NODE-301: Etripamil fails to meet 5-hour supraventricular tachycardia conversion goal
Etripamil, a novel fast-acting calcium channel blocker administered via nasal spray, was not superior to placebo for conversion of paroxysmal supraventricular tachycardia to sinus rhythm at 5 hours, but bested placebo for short-term conversion, according to results of the NODE-301 trial.
As Healio previously reported, in the NODE-1 phase 2 study, etripamil (Milestone Pharmaceuticals) successfully converted between 65% and 95% of patients with paroxysmal supraventricular tachycardia (PSVT) within 15 minutes, depending on dose. Bruce S. Stambler, MD, FHRS, director of cardiac arrhythmia research and education at Piedmont Heart Institute, Atlanta, presented results of the phase 3 NODE-301 study at the virtual Heart Rhythm Society Annual Scientific Sessions.
“Etripamil, like other calcium channel blockers, slows atrioventricular nodal conduction,” Stambler said during a press conference. “The nasal spray in which it’s formulated is self-administered by patients during PSVT. It has a rapid onset of action and is short acting.
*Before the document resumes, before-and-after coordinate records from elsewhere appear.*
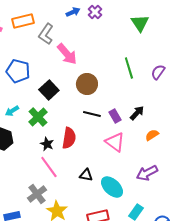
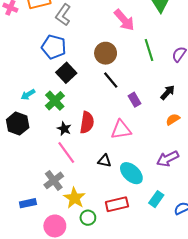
pink arrow: (67, 54) -> (124, 20), moved
blue pentagon: (18, 71) -> (54, 47), moved
brown circle: (87, 84) -> (106, 53), moved
black arrow: (137, 113) -> (168, 92), moved
black line: (92, 114) -> (111, 80), moved, turned 36
pink triangle: (115, 142) -> (121, 130), moved, turned -45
Peak effects occur within 5 to 10 minutes, followed by a decline in effects over the next 30 to 45 minutes.”
In an efficacy population of 156 patients (mean age, 55 years; 37% men) with a history of ECG-documented episodes of PSVT of at least 20 minutes, the primary endpoint of time to conversion of an adjudicated PSVT episode up to 5 hours did not differ between those assigned etripamil 70 mg and those assigned placebo (HR = 1.086; 95% CI, 0.726-1.623), Stambler said during the press conference, noting that the 5-hour endpoint was chosen to optimize assessment of safety data.
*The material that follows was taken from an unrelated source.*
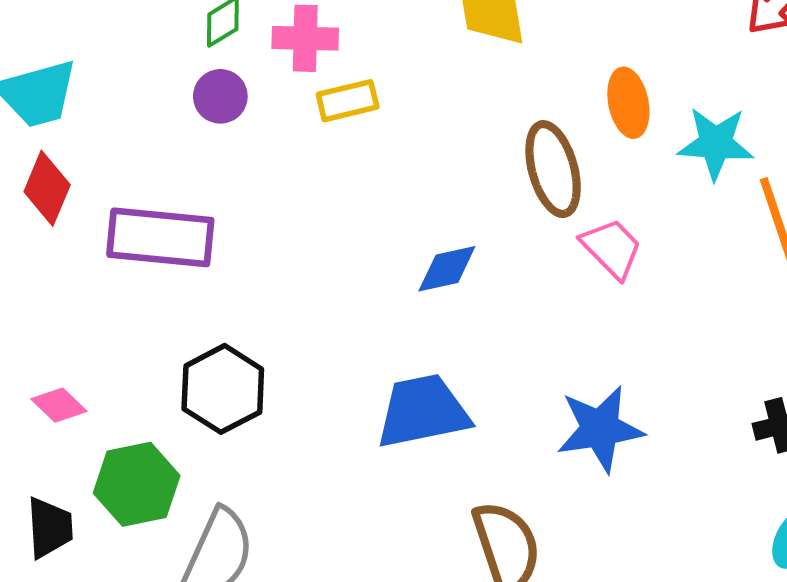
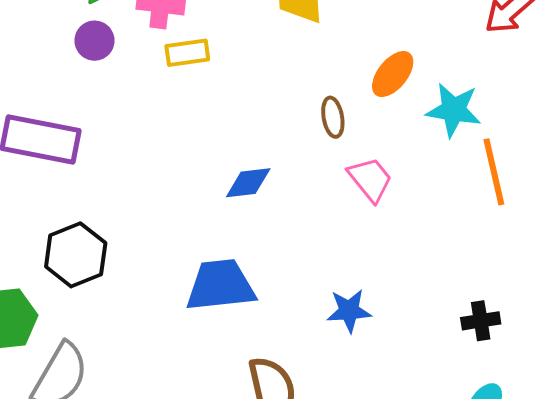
orange ellipse: (628, 103) -> (393, 74), turned 45
brown ellipse: (553, 169) -> (333, 117), size x0.6
blue star: (600, 429) -> (349, 311), size x0.7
He said censoring occurred more frequently in the placebo group than the etripamil group; censoring happened when a patient went to the ED for emergency treatment, usually adenosine.
However, he said, etripamil bested placebo in the outcome of time to conversion over 45 minutes (median, 25 minutes vs. 50 minutes; HR = 1.668; 95% CI, 1.026-2.712).
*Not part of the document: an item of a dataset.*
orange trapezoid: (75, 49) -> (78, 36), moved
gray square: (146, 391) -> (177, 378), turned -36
“Early after study drug administration, treatment clearly favored etripamil over placebo, and therefore, based on the drug’s known pharmacology, a post hoc analysis was performed and demonstrated etripamil was significantly more effective than placebo in converting SVT over the first 45 minutes,” Stambler said.
The safety profile of etripamil was favorable, he said, noting that the most common adverse events were nasal discomfort (19.6%) and nasal congestion (8%), which were typically transient and mild.
“These results support continued development of etripamil nasal spray as a self-administered at-home therapy for termination of PSVT,” Stambler said during the press conference. “If successful, etripamil could change the treatment paradigm for acute management of PSVT.”
Etripamil is not yet approved for commercial use in the United States. – by Erik Swain
Stambler BS, et al. LBCT01-01. Presented at: Heart Rhythm Society Annual Scientific Sessions; May 6-9, 2020 (virtual meeting).
Disclosures: The trial was funded by Milestone Pharmaceuticals and conducted and coordinated by Medpace. Stambler reports he received honoraria, consultant fees and grants from Milestone Pharmaceuticals.